◆ APPLY WHAT YOU READ
a – Decide whether each statement agrees with the worship text: (i) the peak of the pyramid roof at Christ church of Oak Brook is 40 feet from the floor; (ii) the sermon at Christ church of Oak Brook runs thirty minutes; (iii) at the service attended with Russ and Mary Vought, an organ led the singing. Answer yes or no for each, and quote the words of the text that decide it.
b – Write out, word for word, the stretch of the worship text from "When God gave" through "to the task.".

When God gave the directions for the building of the ark, the directions were clear, the boat was constructed, it held all it was supposed to, and it floated for a long, long time. The temple Solomon built was incredibly beautiful, down to the last detail. And there God made Solomon a promise: “As for this temple you are building, if you follow my decrees, carry out my regulations and keep all my commandments and obey them, I will fulfill through you the promise I gave to David you father. And I will live among the Israelites and will not abandon my people Israel.” I Kings 6:11-13

God does good work. We too are to do good work, and we can, if we put our minds, guided by God’s spirit, to the task.

Christ church of Oak Brook is a very simple, very beautiful structure. The steel beams that form the pyramid roof remain exposed; the peak is 40 feet from the floor. The ceiling above the beams looks like pine paneling – it is very thick! The contrast between the warm color and smoothness of the wood and the solid, gray stone walls is dramatic. The frosted windows are framed in heavy, dark wood – very simple. As people arrive on Sunday morning, they may talk with their friends or greet visitors in the large foyer. As people enter the sanctuary, they are entering a different world. A true sanctuary: peaceful, beautiful. The carefully prepared bulletin contains the content necessary for a visitor to feel comfortable in this place. When the organ stops, we hear the call to worship…and then silence. When the organ begins again, the congregation really sings. It may be a hymn of reflection, prayer, praise, or commitment. The pastoral prayer has been carefully prepared to put into words the feelings of our hearts, be they praise, brokenness, struggle, or intersession. The prayer will also seek to help us talk to God about things we have not thought about, perhaps would rather not think about. The twenty minute sermon seeks to open a passage of scripture to help those who have come to understand its meaning, and some of the implications for us, God’s people. The message may be troublesome, but when it is over, there will be a strong message of good news. The world brings to each of us enough bad news.

This past Sunday I went to church with Russ and Mary Vought. They had told me the worship service was two hours. Four hundred people filled the old sanctuary, the majority being between 20 and 40 years of age. After announcements were made, an invitation was given: “Let us worship God.” There was instant quiet as people prepared their hearts to participate interactively with the God of their creation. The grand piano, with one guitar and one vocalist, led the singing, though I was unaware of their presence. Several times two hymns were sung, one right after the other – each sung boldly and up to tempo. The prayers, all of them, were very carefully prepared to guide us in our praying. The pastor encouraged us to follow his reading of the chosen passage in our Bibles. He gave the page # in the pew bible. The pastor read the three chapters upon which the sermon was based, with clarity, with power. The back cover of the bulletin was blank “for sermon notes”. As the word of God was opened to us, the pastor clearly identified his outline for us note takers. After the last hymn and the benediction we quietly sat down and had a few moments to reflect upon our experience, perhaps to pray. When I left, though a visitor, I was very aware that I had been with God’s people in God’s house. It was good to be in the house of my Lord.

◆ DATA PROVIDED

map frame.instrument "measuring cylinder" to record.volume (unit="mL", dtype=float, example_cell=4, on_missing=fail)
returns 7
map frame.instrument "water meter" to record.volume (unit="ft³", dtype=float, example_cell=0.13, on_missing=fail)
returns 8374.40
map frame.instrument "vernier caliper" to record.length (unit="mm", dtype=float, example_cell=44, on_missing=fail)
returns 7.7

==

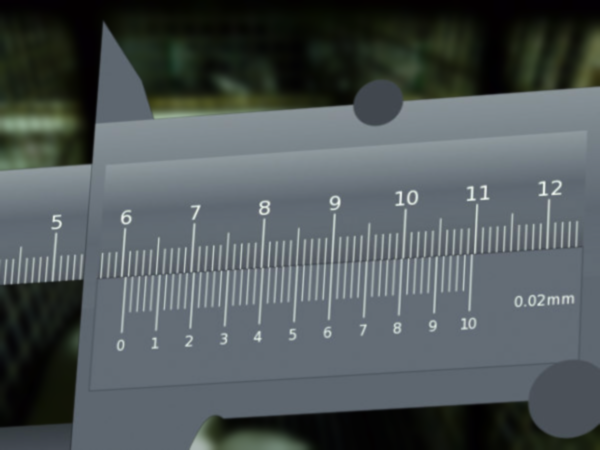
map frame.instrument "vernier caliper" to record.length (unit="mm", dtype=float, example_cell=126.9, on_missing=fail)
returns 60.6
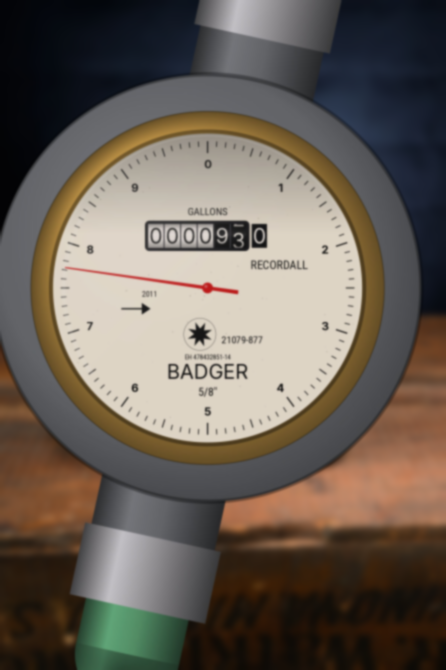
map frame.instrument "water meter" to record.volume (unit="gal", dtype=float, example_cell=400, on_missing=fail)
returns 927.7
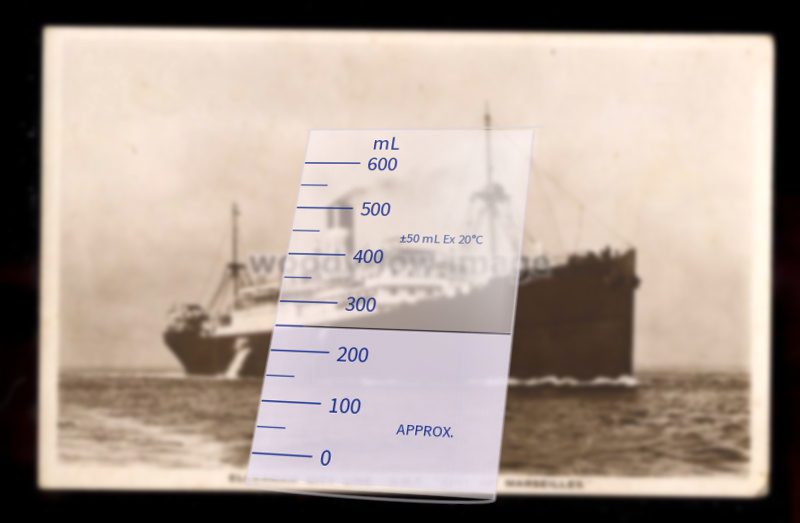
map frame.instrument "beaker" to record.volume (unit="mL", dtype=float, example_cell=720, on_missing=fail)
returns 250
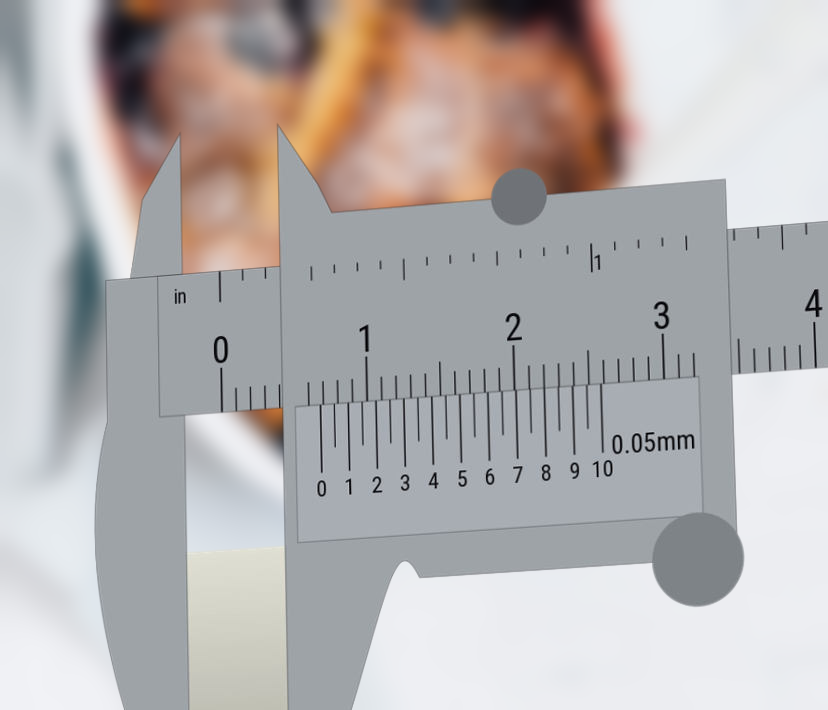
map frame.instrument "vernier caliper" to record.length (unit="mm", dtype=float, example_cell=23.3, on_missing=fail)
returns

◆ ANSWERS TO THE TASKS
a –
(i) Yes: "the peak is 40 feet from the floor."
(ii) No: "The twenty minute sermon seeks to open a passage of scripture"
(iii) No: "The grand piano, with one guitar and one vocalist, led the singing"

b –
When God gave the directions for the building of the ark, the directions were clear, the boat was constructed, it held all it was supposed to, and it floated for a long, long time. The temple Solomon built was incredibly beautiful, down to the last detail. And there God made Solomon a promise: “As for this temple you are building, if you follow my decrees, carry out my regulations and keep all my commandments and obey them, I will fulfill through you the promise I gave to David you father. And I will live among the Israelites and will not abandon my people Israel.” I Kings 6:11-13

God does good work. We too are to do good work, and we can, if we put our minds, guided by God’s spirit, to the task.